Source texts of formatted documents
============
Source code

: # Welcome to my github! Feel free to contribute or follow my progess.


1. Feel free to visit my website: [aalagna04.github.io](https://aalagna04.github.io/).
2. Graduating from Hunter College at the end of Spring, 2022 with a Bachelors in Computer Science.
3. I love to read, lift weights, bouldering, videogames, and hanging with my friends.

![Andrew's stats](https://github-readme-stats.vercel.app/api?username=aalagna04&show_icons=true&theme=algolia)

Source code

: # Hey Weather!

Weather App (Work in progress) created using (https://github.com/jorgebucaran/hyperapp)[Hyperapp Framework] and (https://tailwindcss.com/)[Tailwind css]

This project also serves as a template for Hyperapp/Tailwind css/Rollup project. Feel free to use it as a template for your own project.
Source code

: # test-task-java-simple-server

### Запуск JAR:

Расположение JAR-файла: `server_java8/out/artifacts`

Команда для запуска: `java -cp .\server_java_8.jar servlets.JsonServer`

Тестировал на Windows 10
============
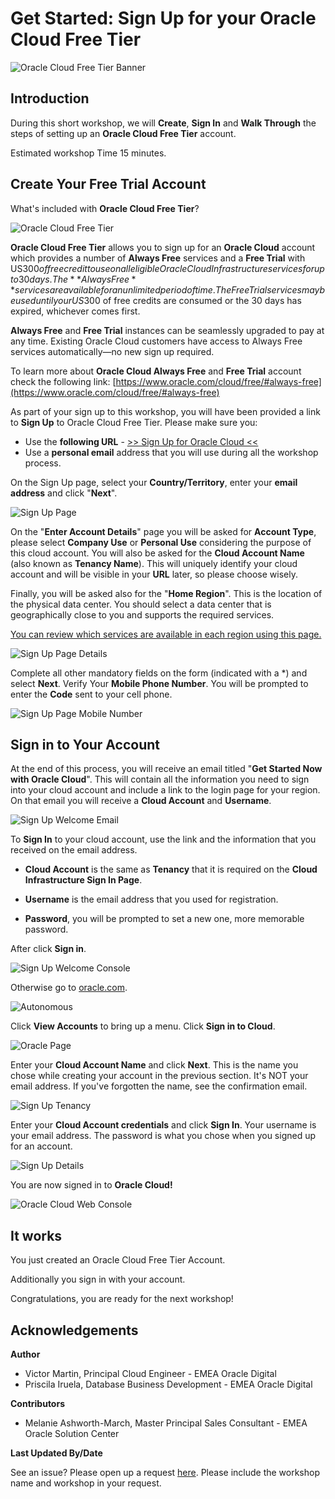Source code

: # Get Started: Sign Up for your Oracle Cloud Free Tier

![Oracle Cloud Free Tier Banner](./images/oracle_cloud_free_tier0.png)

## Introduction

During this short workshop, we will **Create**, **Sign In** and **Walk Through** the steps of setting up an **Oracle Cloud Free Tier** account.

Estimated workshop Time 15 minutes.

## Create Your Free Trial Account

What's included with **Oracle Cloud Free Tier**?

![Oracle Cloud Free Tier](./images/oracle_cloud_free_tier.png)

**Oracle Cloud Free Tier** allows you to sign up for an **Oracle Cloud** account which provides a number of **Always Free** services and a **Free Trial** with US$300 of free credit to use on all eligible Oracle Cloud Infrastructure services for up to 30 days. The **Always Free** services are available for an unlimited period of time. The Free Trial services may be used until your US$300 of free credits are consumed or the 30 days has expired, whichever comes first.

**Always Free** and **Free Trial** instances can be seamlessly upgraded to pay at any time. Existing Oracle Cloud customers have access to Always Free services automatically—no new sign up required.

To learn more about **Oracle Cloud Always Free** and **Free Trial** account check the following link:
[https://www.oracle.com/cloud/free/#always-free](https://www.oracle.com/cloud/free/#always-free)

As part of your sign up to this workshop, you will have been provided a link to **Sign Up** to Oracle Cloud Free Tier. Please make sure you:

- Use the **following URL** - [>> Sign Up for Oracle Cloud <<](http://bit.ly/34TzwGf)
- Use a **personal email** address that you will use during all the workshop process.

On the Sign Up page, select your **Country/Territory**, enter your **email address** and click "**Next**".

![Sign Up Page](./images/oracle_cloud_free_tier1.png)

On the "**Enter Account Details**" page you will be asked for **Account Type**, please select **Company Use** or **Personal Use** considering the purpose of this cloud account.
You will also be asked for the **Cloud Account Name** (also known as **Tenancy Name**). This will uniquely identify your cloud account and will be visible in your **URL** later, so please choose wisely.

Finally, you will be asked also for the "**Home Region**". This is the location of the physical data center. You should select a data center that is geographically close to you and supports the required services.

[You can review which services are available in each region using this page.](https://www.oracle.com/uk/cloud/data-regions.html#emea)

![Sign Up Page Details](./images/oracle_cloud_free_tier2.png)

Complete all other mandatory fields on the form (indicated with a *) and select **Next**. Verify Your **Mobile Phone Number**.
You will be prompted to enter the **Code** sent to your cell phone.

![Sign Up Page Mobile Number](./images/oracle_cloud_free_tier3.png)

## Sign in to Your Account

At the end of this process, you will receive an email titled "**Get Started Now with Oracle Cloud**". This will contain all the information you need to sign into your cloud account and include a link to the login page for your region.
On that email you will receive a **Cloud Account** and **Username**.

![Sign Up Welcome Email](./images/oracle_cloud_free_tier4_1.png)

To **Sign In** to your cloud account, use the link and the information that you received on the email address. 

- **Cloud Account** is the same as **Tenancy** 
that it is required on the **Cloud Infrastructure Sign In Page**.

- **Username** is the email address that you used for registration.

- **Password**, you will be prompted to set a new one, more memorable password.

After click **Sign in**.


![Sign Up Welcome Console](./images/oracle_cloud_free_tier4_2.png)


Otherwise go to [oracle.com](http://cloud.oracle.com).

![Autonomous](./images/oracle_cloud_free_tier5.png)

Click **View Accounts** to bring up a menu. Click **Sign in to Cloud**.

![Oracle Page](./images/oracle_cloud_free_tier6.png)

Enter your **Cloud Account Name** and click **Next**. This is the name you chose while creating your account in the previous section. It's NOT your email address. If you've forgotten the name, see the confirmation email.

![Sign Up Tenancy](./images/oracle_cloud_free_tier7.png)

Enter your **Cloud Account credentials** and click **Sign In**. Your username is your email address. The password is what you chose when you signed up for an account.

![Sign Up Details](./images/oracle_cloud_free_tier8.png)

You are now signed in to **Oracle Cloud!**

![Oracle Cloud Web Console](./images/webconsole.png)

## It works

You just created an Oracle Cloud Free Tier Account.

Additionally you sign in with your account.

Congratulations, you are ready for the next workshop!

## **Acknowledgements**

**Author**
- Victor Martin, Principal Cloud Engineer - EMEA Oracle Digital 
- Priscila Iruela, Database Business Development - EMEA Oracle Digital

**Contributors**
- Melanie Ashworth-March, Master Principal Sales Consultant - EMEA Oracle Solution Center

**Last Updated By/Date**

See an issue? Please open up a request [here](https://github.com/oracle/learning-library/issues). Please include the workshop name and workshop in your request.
============
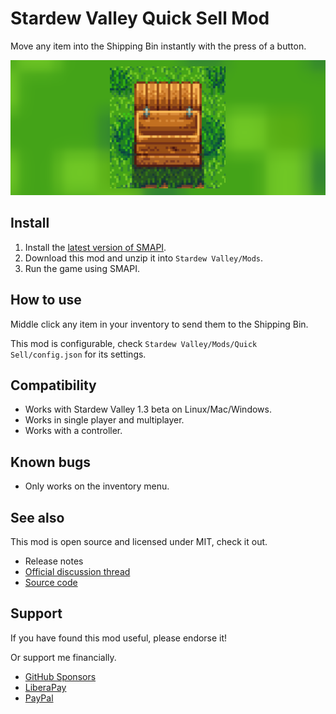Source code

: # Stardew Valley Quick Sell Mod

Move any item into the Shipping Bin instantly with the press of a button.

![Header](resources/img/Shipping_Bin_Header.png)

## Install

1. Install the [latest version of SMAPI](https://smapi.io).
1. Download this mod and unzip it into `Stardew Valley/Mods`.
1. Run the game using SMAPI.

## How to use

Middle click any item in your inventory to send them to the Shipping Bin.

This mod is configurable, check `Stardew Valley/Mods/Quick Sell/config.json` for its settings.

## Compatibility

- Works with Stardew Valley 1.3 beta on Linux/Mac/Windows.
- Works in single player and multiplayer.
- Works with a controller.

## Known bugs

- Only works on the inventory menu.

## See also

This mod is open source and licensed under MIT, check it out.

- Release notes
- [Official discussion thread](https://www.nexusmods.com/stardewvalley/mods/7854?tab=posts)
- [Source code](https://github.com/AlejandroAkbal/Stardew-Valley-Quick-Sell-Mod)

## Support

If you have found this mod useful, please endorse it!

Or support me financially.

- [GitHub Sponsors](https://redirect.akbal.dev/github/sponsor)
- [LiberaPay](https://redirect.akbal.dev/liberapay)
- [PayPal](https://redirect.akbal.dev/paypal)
============
— ACTIVITY —
Please reproduce the lines from the line with "What's included with" to the line with "Cloud Free Tier](./images/oracle_cloud_free_tier.png)", both ends included, exactly as they appear above.

— RESULT —
What's included with **Oracle Cloud Free Tier**?

![Oracle Cloud Free Tier](./images/oracle_cloud_free_tier.png)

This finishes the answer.